START INFORMATION GIVEN
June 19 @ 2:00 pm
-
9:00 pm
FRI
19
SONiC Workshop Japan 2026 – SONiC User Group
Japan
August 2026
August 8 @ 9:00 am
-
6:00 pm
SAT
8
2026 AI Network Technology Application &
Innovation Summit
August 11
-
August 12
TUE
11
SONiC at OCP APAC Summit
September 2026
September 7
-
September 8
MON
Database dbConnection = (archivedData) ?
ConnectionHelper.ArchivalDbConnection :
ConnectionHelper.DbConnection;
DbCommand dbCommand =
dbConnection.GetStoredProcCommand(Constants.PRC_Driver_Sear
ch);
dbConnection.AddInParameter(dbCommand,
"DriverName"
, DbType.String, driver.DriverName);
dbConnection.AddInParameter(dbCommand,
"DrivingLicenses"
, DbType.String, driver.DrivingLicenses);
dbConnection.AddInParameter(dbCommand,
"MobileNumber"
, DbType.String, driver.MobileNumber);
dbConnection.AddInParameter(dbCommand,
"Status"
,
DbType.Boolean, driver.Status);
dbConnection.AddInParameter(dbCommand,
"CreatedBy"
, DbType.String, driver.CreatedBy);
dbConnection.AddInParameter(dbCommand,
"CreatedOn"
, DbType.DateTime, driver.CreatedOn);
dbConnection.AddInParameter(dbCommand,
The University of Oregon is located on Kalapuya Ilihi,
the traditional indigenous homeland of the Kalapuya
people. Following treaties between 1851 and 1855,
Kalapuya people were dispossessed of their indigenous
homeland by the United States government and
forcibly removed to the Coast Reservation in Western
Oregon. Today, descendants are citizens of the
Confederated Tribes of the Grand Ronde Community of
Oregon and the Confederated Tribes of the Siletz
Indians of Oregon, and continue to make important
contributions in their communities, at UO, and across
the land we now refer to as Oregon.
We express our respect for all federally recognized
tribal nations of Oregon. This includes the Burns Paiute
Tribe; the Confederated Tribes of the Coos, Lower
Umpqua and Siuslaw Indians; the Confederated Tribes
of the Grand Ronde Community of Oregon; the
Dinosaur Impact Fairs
END INFORMATION GIVEN
▸ GOAL OF THE EXERCISE: Reproduce the full text of the records above verbatim, line for line, without adding, dropping, or altering anything.

▸ EXPECTED ANSWER:
June 19 @ 2:00 pm
-
9:00 pm
FRI
19
SONiC Workshop Japan 2026 – SONiC User Group
Japan
August 2026
August 8 @ 9:00 am
-
6:00 pm
SAT
8
2026 AI Network Technology Application &
Innovation Summit
August 11
-
August 12
TUE
11
SONiC at OCP APAC Summit
September 2026
September 7
-
September 8
MON
Database dbConnection = (archivedData) ?
ConnectionHelper.ArchivalDbConnection :
ConnectionHelper.DbConnection;
DbCommand dbCommand =
dbConnection.GetStoredProcCommand(Constants.PRC_Driver_Sear
ch);
dbConnection.AddInParameter(dbCommand,
"DriverName"
, DbType.String, driver.DriverName);
dbConnection.AddInParameter(dbCommand,
"DrivingLicenses"
, DbType.String, driver.DrivingLicenses);
dbConnection.AddInParameter(dbCommand,
"MobileNumber"
, DbType.String, driver.MobileNumber);
dbConnection.AddInParameter(dbCommand,
"Status"
,
DbType.Boolean, driver.Status);
dbConnection.AddInParameter(dbCommand,
"CreatedBy"
, DbType.String, driver.CreatedBy);
dbConnection.AddInParameter(dbCommand,
"CreatedOn"
, DbType.DateTime, driver.CreatedOn);
dbConnection.AddInParameter(dbCommand,
The University of Oregon is located on Kalapuya Ilihi,
the traditional indigenous homeland of the Kalapuya
people. Following treaties between 1851 and 1855,
Kalapuya people were dispossessed of their indigenous
homeland by the United States government and
forcibly removed to the Coast Reservation in Western
Oregon. Today, descendants are citizens of the
Confederated Tribes of the Grand Ronde Community of
Oregon and the Confederated Tribes of the Siletz
Indians of Oregon, and continue to make important
contributions in their communities, at UO, and across
the land we now refer to as Oregon.
We express our respect for all federally recognized
tribal nations of Oregon. This includes the Burns Paiute
Tribe; the Confederated Tribes of the Coos, Lower
Umpqua and Siuslaw Indians; the Confederated Tribes
of the Grand Ronde Community of Oregon; the
Dinosaur Impact Fairs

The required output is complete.